> [WORK INSTRUCTION A] Rewrite the kbuild thread between "LTO ought to" and "what's the point?", inclusive, using "unreachable code removal" in place of "dead code elimination".
> [WORK INSTRUCTION B] Extend the kbuild thread with the text that comes after its last line.

> [SOURCE PASSAGE]

Sure, I can even pick it up
although that patch was not addressed to me or kbuild ML.



--
Best Regards
Masahiro Yamada

2021-02-25 19:30:19

by Nicolas Pitre

[permalink] [raw]
Subject: Re: [PATCH 0/4] kbuild: build speed improvment of CONFIG_TRIM_UNUSED_KSYMS

On Fri, 26 Feb 2021, Masahiro Yamada wrote:

> On Fri, Feb 26, 2021 at 2:20 AM Nicolas Pitre <[email protected]> wrote:
> >
> > On Fri, 26 Feb 2021, Masahiro Yamada wrote:
> >
> > >
> > > Now CONFIG_TRIM_UNUSED_KSYMS is revived, but Linus is still unhappy
> > > about the build speed.
> > >
> > > I re-implemented this feature, and the build time cost is now
> > > almost unnoticeable level.
> > >
> > > I hope this makes Linus happy.
> >
> > :-)
> >
> > I'm surprised to see that Linus is using this feature. When disabled
> > (the default) this should have had no impact on the build time.
>
> Linus is not using this feature, but does build tests.
> After pulling the module subsystem pull request in this merge window,
> CONFIG_TRIM_UNUSED_KSYMS was enabled by allmodconfig.

If CONFIG_TRIM_UNUSED_KSYMS is enabled then build time willincrease.
That comes with the feature.

> > This feature provides a nice security advantage by significantly
> > reducing the kernel input surface. And people are using that also to
> > better what third party vendor can and cannot do with a distro kernel,
> > etc. But that's not the reason why I implemented this feature in the
> > first place.
> >
> > My primary goal was to efficiently reduce the kernel binary size using
> > LTO even with kernel modules enabled.
>
>
> Clang LTO landed in this MW.
>
> Do you think it will reduce the kernel binary size?
> No, opposite.

LTO ought to reduce binary size. It is rather broken otherwise.
Having a global view before optimizing allows for the compiler to do
project wide constant propagation and dead code elimination.

> CONFIG_LTO_CLANG cannot trim any code even if it
> is obviously unused.
> Hence, it never reduces the kernel binary size.
> Rather, it produces a bigger kernel.

Then what's the point?

> The reason is Clang LTO was implemented against
> relocatable ELF (vmlinux.o) .

That's not true LTO then.

> I pointed out this flaw in the review process, but
> it was dismissed.
>
> This is the main reason why I did not give any Ack
> (but it was merged via Kees Cook's tree).

> So, the help text of this option should be revised:
>
> This option allows for unused exported symbols to be dropped from
> the build. In turn, this provides the compiler more opportunities
> (especially when using LTO) for optimizing the code and reducing
> binary size. This might have some security advantages as well.
>
> Clang LTO is opposite to your expectation.

> [PROVIDED DATA]
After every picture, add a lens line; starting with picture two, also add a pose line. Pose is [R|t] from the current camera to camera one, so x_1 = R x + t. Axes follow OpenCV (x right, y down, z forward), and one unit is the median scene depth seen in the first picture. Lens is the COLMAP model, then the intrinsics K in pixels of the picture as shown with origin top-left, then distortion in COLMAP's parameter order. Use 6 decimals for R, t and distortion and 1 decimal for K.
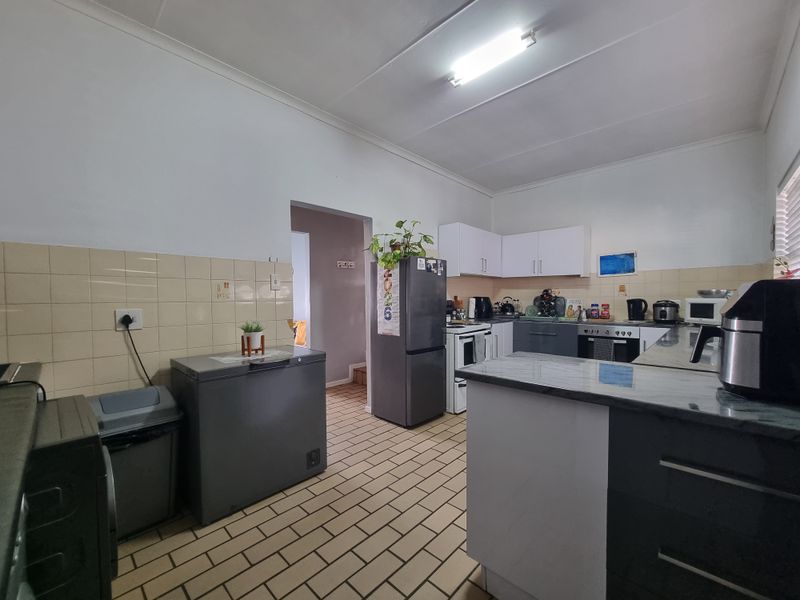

> [EXPECTED ANSWER A]
LTO ought to reduce binary size. It is rather broken otherwise.
Having a global view before optimizing allows for the compiler to do
project wide constant propagation and unreachable code removal.

> CONFIG_LTO_CLANG cannot trim any code even if it
> is obviously unused.
> Hence, it never reduces the kernel binary size.
> Rather, it produces a bigger kernel.

Then what's the point?

> [EXPECTED ANSWER B]
Then Clang LTO is a misnomer. That is the option to revise not this one.

> > Each EXPORT_SYMBOL() created a
> > symbol dependency that prevented LTO from optimizing out the related
> > code even though a tiny fraction of those exported symbols were needed.
> >
> > The idea behind the recursion was to catch those cases where disabling
> > an exported symbol within a module would optimize out references to more
> > exported symbols that, in turn, could be disabled and possibly trigger
> > yet more code elimination. There is no way that can be achieved without
> > extra compiler passes in a recursive manner.
>
> I do not understand.
>
> Modules are relocatable ELF.
> Clang LTO cannot eliminate any code.
> GCC LTO does not work with relocatable ELF
> in the first place.

I don't think I follow you here. What relocatable ELF has to do with LTO?

I've successfully used gcc LTO on the kernel quite a while ago.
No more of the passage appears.